The code supports sending emails via Sendgrid. You just have to provide a token, to, and from emails via files. Emails can be sent to multiple addresses at once so multiple people can manage book purchases. See the Configuration section below for more details.

Email Example

Get the Binary

Download the binary from the releases page on Github

Configuration

Wishlist IDs

To get the Amazon wishlist IDs you will need to go to each wishlist and get the ID from the URL.
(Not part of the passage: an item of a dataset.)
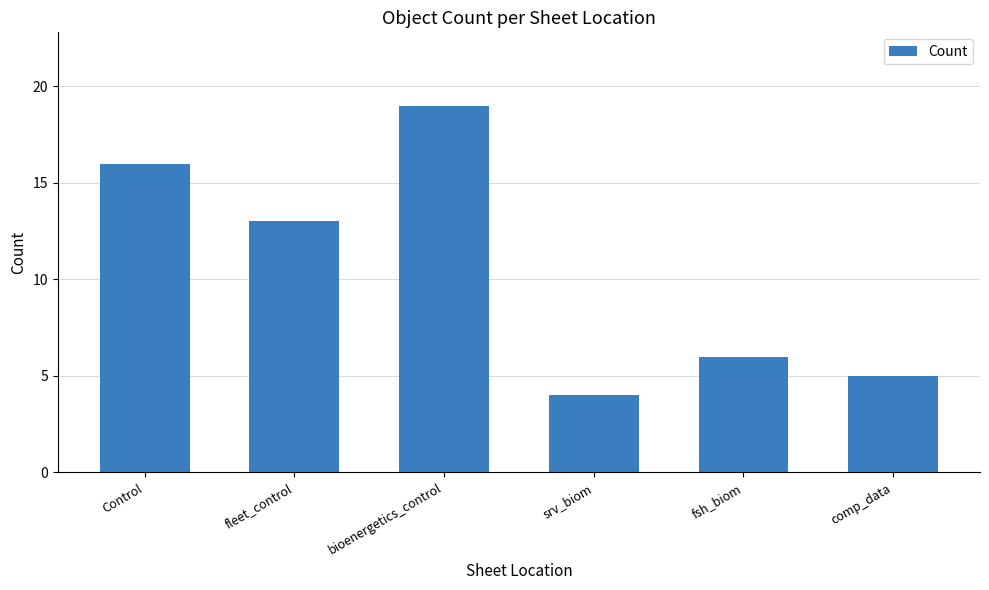

Approximately how many times larger is the value at comp_data compared to bioenergetics_control?

0.3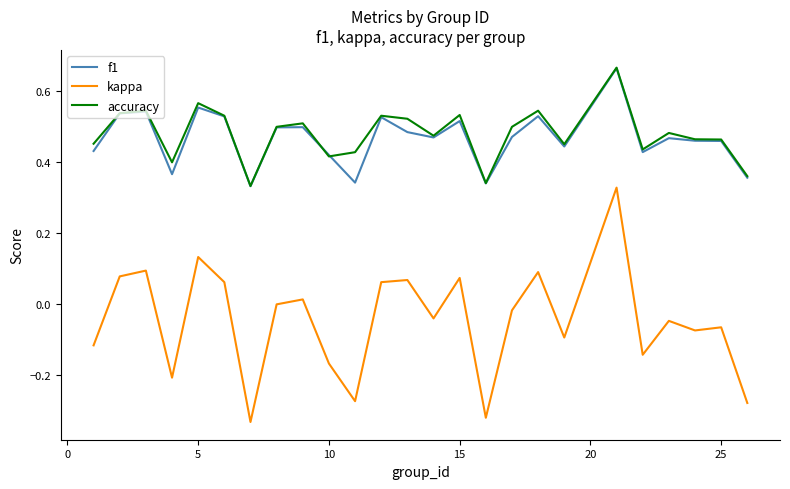

True or false: f1 and kappa intersect in this chart.

False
Amazon URL: https://amazon.com/hz/wishlist/ls/3GMM56QSK63GT

Wishlist ID: 3GMM56QSK63GT

Secrets

The code will look for secrets stored in the following directory /var/amzn_wishlist_price_check/secrets

This directory should contain the following files:

  • wishlistids - A comma-separated string of wishlist IDs

  • sendgridtoken - The API token from Sendgrid

  • fromemail - This is a JSON file with the From information

    {
        "name": "Amazon Wishlist Price Check",
        "email": "[email protected]"
    }
    
  • toemail - This is a JSON array with the To information

    [
        {
            "name": "John Doe",
            "email": "[email protected]"
        },
        {
            "name": "Jane Doe",
            "email": "[email protected]"
        }
    ]
    

Logs

Create the log file touch var/log/amzn-wishlist-price-check.log

Run with Cron

You can edit the cron jobs on a Linux machine with crontab -e

0 6,18 * * * /usr/local/bin/amzn-wishlist-price-check >> /var/log/amzn-wishlist-price-check.log 2>&1

Conclusion

As with anything scraped from the web, you will have days where the email shows more or fewer books than it should. I have made a best effort to account for inconsistencies in the scrapped data, but I know I missed a few. Overall though, it gets things right more times than not so I can purchase the books I want while they are on sale. Feel free to fork the code and alter it to your liking. You can run multiple copies for different lists and different price points or even use it for regular Amazon items outside of books, although this is untested.